Segment Start: Entries shown

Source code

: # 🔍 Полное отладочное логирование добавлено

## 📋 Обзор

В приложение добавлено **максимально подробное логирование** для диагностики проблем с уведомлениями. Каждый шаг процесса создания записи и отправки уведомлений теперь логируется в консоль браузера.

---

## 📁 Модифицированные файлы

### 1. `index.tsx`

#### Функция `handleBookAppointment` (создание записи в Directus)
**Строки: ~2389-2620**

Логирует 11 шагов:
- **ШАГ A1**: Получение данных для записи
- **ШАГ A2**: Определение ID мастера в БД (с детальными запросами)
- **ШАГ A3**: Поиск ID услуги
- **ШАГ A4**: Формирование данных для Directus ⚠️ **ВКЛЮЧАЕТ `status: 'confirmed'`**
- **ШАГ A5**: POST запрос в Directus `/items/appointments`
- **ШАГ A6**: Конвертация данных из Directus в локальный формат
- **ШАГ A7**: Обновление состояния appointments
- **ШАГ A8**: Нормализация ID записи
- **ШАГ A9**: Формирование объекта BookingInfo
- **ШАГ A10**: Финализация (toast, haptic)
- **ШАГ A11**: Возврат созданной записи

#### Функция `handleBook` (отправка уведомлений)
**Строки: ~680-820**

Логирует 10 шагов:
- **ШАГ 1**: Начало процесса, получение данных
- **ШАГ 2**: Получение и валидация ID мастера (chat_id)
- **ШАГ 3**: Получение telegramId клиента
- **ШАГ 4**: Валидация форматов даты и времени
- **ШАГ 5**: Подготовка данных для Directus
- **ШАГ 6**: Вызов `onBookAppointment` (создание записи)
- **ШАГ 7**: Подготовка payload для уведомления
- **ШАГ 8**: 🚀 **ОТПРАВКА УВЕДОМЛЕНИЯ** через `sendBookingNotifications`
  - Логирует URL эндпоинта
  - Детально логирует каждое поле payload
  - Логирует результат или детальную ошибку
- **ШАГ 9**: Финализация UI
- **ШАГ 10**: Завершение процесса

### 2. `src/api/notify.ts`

Segment End: Entries shown

Exact copies of all the records are required.

Source code

: # 🔍 Полное отладочное логирование добавлено

## 📋 Обзор

В приложение добавлено **максимально подробное логирование** для диагностики проблем с уведомлениями. Каждый шаг процесса создания записи и отправки уведомлений теперь логируется в консоль браузера.

---

## 📁 Модифицированные файлы

### 1. `index.tsx`

#### Функция `handleBookAppointment` (создание записи в Directus)
**Строки: ~2389-2620**

Логирует 11 шагов:
- **ШАГ A1**: Получение данных для записи
- **ШАГ A2**: Определение ID мастера в БД (с детальными запросами)
- **ШАГ A3**: Поиск ID услуги
- **ШАГ A4**: Формирование данных для Directus ⚠️ **ВКЛЮЧАЕТ `status: 'confirmed'`**
- **ШАГ A5**: POST запрос в Directus `/items/appointments`
- **ШАГ A6**: Конвертация данных из Directus в локальный формат
- **ШАГ A7**: Обновление состояния appointments
- **ШАГ A8**: Нормализация ID записи
- **ШАГ A9**: Формирование объекта BookingInfo
- **ШАГ A10**: Финализация (toast, haptic)
- **ШАГ A11**: Возврат созданной записи

#### Функция `handleBook` (отправка уведомлений)
**Строки: ~680-820**

Логирует 10 шагов:
- **ШАГ 1**: Начало процесса, получение данных
- **ШАГ 2**: Получение и валидация ID мастера (chat_id)
- **ШАГ 3**: Получение telegramId клиента
- **ШАГ 4**: Валидация форматов даты и времени
- **ШАГ 5**: Подготовка данных для Directus
- **ШАГ 6**: Вызов `onBookAppointment` (создание записи)
- **ШАГ 7**: Подготовка payload для уведомления
- **ШАГ 8**: 🚀 **ОТПРАВКА УВЕДОМЛЕНИЯ** через `sendBookingNotifications`
  - Логирует URL эндпоинта
  - Детально логирует каждое поле payload
  - Логирует результат или детальную ошибку
- **ШАГ 9**: Финализация UI
- **ШАГ 10**: Завершение процесса

### 2. `src/api/notify.ts`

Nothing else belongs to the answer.